Éradication et participation du public
Étant donné que le seul endroit qui a réussi à éradiquer les envahisseurs est la Nouvelle-Zélande, les chercheurs envisagent de baser leurs interventions sur ce qui a fonctionné là-bas et sur les efforts actuellement en cours en Chine. Pour commencer, ils inspecteront systématiquement les zones locales pour voir si l’espèce les a déjà atteint. Ensuite, ils entameront un plan de traitement pluriannuel pour éradiquer les nids et surveilleront attentivement les sites envahis pour s’assurer qu’il n’y ait pas de résurgence. Les auteurs soulignent l’importance d’impliquer autant que possible le public pour aider à surveiller la propagation des fourmis.

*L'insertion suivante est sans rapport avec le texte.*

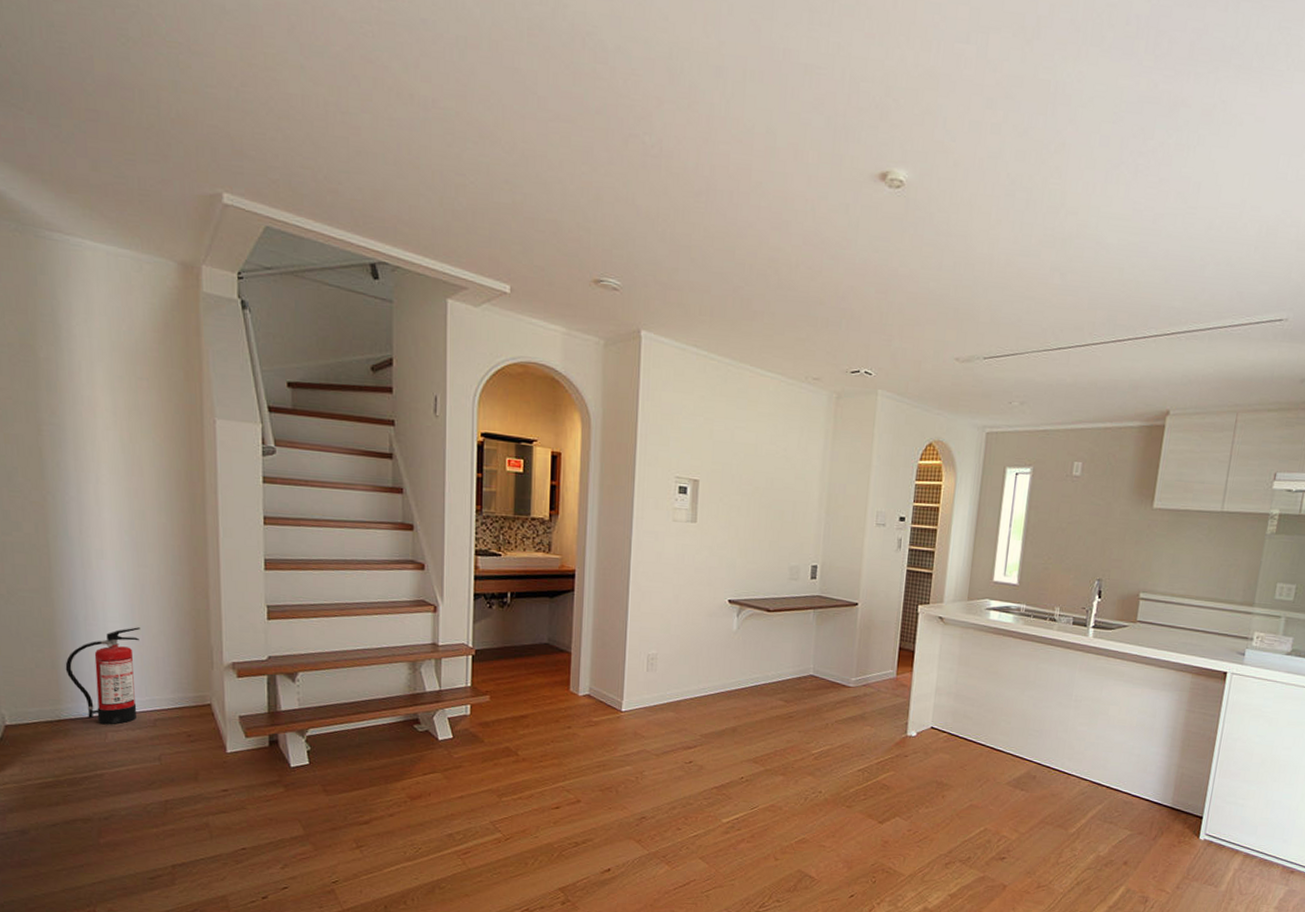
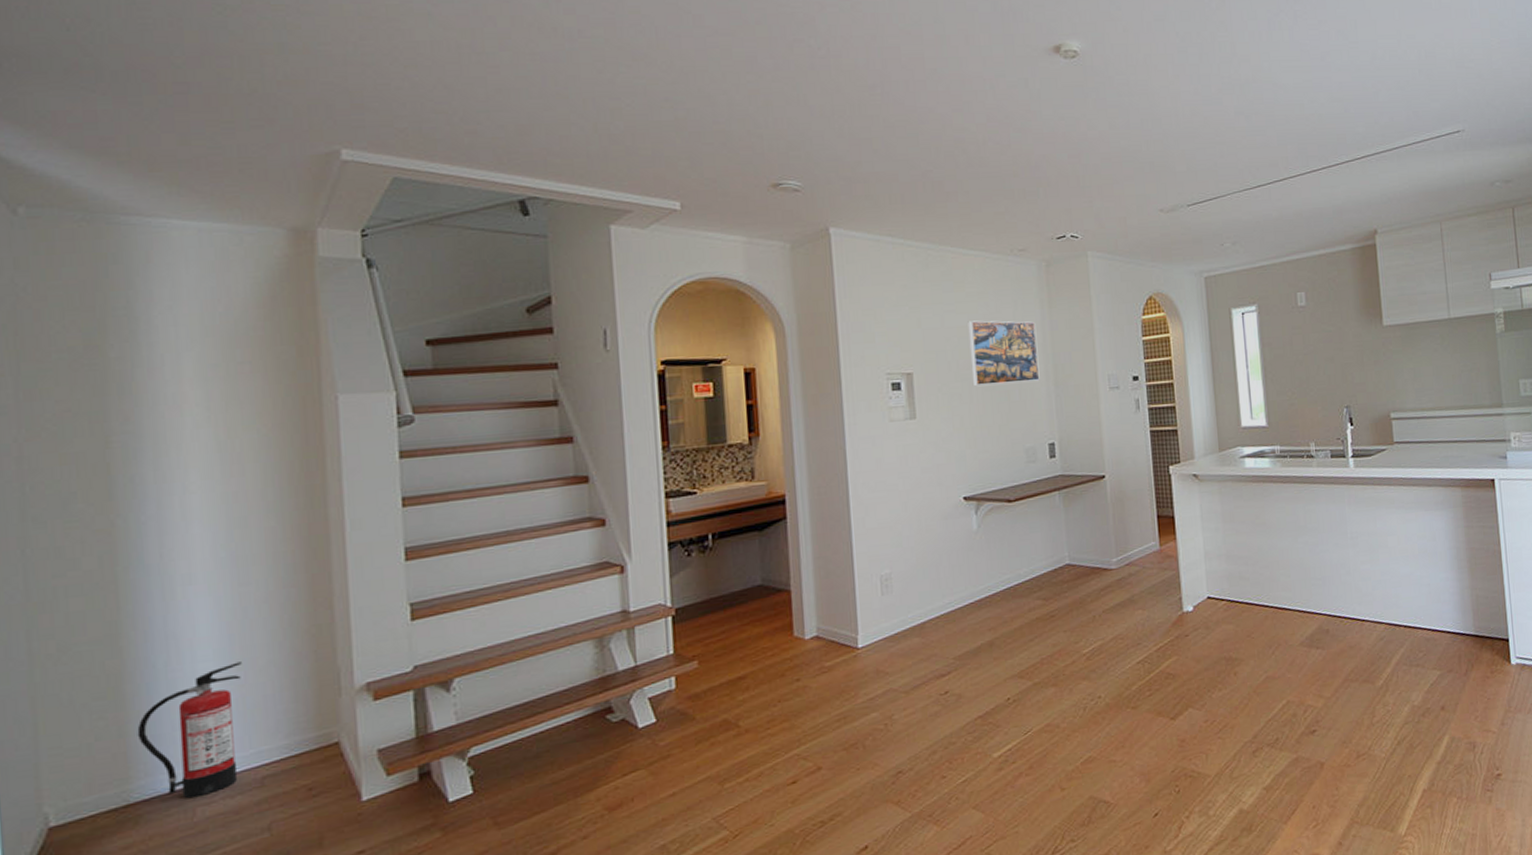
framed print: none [751,440,818,506] -> present [968,320,1040,386]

« Les citoyens peuvent jouer un rôle très important à cet égard », déclare Menchetti. « Nous espérons qu’avec leur aide, nous pourrons couvrir une zone plus large. Cela nous aidera à suivre et à repérer toutes les zones possibles envahies dans la région. L’équipe espère organiser des programmes de science citoyenne dans lesquels les gens rechercheraient S.Invicta et prenez des photos s’ils pensent avoir trouvé les fourmis. Les spécialistes revérifieraient ensuite pour confirmer qu’il s’agit de la bonne espèce de fourmi, une étape importante car de nombreuses fourmis européennes font des nids d’apparence similaire.
« Il faut sensibiliser davantage à ce problème, car le problème existe déjà en Europe », déclare Menchetti. « Nous avons besoin d’une action coordonnée, et nous en avons besoin maintenant. »
Cette recherche a été soutenue par le financement de la Fondation « la Caixa », une bourse Beatriu de Pinós et le Secretaria d’Universitats i Recerca 91 (Departament de Recerca i Universitats, Generalitat de Catalunya) avec une bourse du programme prédoctoral Joan Oró 92 et le Fonds social européen Plus.